Source data:
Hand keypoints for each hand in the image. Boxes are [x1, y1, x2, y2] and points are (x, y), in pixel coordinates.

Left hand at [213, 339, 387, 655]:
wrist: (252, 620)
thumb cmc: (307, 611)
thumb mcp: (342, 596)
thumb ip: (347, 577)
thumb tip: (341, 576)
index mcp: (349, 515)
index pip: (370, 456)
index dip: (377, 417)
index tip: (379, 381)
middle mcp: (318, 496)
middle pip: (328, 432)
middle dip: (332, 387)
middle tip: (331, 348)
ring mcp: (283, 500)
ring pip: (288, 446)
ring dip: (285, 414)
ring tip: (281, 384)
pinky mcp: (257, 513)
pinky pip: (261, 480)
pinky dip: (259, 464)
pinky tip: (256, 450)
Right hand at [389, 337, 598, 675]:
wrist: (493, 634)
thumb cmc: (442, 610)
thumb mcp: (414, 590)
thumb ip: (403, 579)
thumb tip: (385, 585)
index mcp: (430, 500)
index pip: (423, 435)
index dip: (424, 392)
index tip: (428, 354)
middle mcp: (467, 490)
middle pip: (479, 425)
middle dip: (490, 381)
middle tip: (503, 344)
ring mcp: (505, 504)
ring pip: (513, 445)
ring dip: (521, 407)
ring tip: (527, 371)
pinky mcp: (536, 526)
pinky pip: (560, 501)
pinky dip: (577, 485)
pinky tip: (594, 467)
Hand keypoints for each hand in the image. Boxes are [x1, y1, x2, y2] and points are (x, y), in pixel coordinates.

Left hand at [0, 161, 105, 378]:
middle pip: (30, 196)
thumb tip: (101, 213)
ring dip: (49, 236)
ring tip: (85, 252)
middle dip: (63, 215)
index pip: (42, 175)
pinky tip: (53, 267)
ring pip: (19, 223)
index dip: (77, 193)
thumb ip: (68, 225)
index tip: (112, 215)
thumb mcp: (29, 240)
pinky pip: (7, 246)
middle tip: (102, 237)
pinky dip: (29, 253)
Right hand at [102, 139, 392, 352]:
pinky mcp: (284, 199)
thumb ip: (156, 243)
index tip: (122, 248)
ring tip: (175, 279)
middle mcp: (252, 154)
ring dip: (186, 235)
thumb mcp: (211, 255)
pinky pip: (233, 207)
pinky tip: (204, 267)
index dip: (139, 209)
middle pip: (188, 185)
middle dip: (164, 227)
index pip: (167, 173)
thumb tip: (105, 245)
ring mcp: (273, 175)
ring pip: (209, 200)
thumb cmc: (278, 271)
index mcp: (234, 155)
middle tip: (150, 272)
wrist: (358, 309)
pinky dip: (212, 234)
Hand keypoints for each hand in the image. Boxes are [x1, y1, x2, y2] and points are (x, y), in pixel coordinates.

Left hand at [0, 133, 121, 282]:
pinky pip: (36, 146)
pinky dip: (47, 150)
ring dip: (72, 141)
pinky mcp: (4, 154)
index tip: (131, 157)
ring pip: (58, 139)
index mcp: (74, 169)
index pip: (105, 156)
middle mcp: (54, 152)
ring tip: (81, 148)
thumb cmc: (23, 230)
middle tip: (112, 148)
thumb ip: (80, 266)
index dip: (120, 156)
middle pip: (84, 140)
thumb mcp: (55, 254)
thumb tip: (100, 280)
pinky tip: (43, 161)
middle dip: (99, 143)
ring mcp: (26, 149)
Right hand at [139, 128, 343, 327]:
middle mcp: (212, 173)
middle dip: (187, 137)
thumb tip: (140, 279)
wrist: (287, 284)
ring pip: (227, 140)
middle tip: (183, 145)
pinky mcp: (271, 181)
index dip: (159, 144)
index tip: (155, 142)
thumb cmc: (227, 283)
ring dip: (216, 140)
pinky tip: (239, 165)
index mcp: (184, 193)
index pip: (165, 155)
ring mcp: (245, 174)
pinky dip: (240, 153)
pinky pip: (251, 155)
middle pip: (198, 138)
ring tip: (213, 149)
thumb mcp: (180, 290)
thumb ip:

■ **REQUIRED ACTION**
Repeat the records word for word.

■ **SOLVED PROBLEM**
Hand keypoints for each hand in the image. Boxes are [x1, y1, x2, y2] and points are (x, y), in pixel coordinates.

Left hand at [213, 339, 387, 655]:
wrist: (252, 620)
thumb cmc: (307, 611)
thumb mcp: (342, 596)
thumb ip: (347, 577)
thumb tip: (341, 576)
index mcp: (349, 515)
index pip: (370, 456)
index dip: (377, 417)
index tip: (379, 381)
middle mcp: (318, 496)
middle pip: (328, 432)
middle dip: (332, 387)
middle tip: (331, 348)
ring mcp: (283, 500)
ring pip: (288, 446)
ring dip: (285, 414)
ring tip: (281, 384)
pinky mcp: (257, 513)
pinky pip: (261, 480)
pinky dip: (259, 464)
pinky tip: (256, 450)
Right hand at [389, 337, 598, 675]:
wrist: (493, 634)
thumb cmc: (442, 610)
thumb mcp: (414, 590)
thumb ip: (403, 579)
thumb tip: (385, 585)
index mcp: (430, 500)
index pip: (423, 435)
index dip: (424, 392)
index tip: (428, 354)
middle mcp: (467, 490)
middle pip: (479, 425)
middle dip: (490, 381)
middle tip: (503, 344)
ring mcp: (505, 504)
ring pip: (513, 445)
ring dip: (521, 407)
ring tip: (527, 371)
pinky mcp: (536, 526)
pinky pip: (560, 501)
pinky dip: (577, 485)
pinky tip: (594, 467)
Hand keypoints for each hand in the image. Boxes are [x1, y1, x2, y2] and points are (x, y), in pixel coordinates.

Left hand at [0, 161, 105, 378]:
middle pip: (30, 196)
thumb tip: (101, 213)
ring dip: (49, 236)
ring tip: (85, 252)
middle dip: (63, 215)
index pip: (42, 175)
pinky tip: (53, 267)
ring pip: (19, 223)
index dip: (77, 193)
thumb ip: (68, 225)
index tip: (112, 215)
thumb mcp: (29, 240)
pinky pip: (7, 246)
middle tip: (102, 237)
pinky dip: (29, 253)
Right hand at [102, 139, 392, 352]:
pinky mcp: (284, 199)
thumb ip: (156, 243)
index tip: (122, 248)
ring tip: (175, 279)
middle mcp: (252, 154)
ring dip: (186, 235)
thumb mcp: (211, 255)
pinky pip: (233, 207)
pinky tip: (204, 267)
index dip: (139, 209)
middle pip: (188, 185)
middle dip: (164, 227)
index pip: (167, 173)
thumb tip: (105, 245)
ring mcp: (273, 175)
ring pip: (209, 200)
thumb cmc: (278, 271)
index mcp: (234, 155)
middle tip: (150, 272)
wrist: (358, 309)
pinky dip: (212, 234)
Hand keypoints for each hand in the image. Boxes are [x1, y1, x2, y2] and points are (x, y), in pixel coordinates.

Left hand at [0, 133, 121, 282]:
pinky pip: (36, 146)
pinky dip: (47, 150)
ring dip: (72, 141)
pinky mcp: (4, 154)
index tip: (131, 157)
ring pip: (58, 139)
index mcp: (74, 169)
index pip: (105, 156)
middle mcp: (54, 152)
ring tip: (81, 148)
thumb cmc: (23, 230)
middle tip: (112, 148)
thumb ip: (80, 266)
index dip: (120, 156)
middle pip: (84, 140)
thumb mcp: (55, 254)
thumb tip: (100, 280)
pinky tip: (43, 161)
middle dip: (99, 143)
ring mcp: (26, 149)
Right hand at [139, 128, 343, 327]:
middle mcp: (212, 173)
middle dip: (187, 137)
thumb tip: (140, 279)
wrist: (287, 284)
ring pip: (227, 140)
middle tip: (183, 145)
pinky mcp: (271, 181)
index dip: (159, 144)
index tip: (155, 142)
thumb cmc: (227, 283)
ring dip: (216, 140)
pinky tip: (239, 165)
index mcp: (184, 193)
index pip: (165, 155)
ring mcp: (245, 174)
pinky dip: (240, 153)
pinky pip: (251, 155)
middle pip: (198, 138)
ring tip: (213, 149)
thumb mcp: (180, 290)
thumb ip:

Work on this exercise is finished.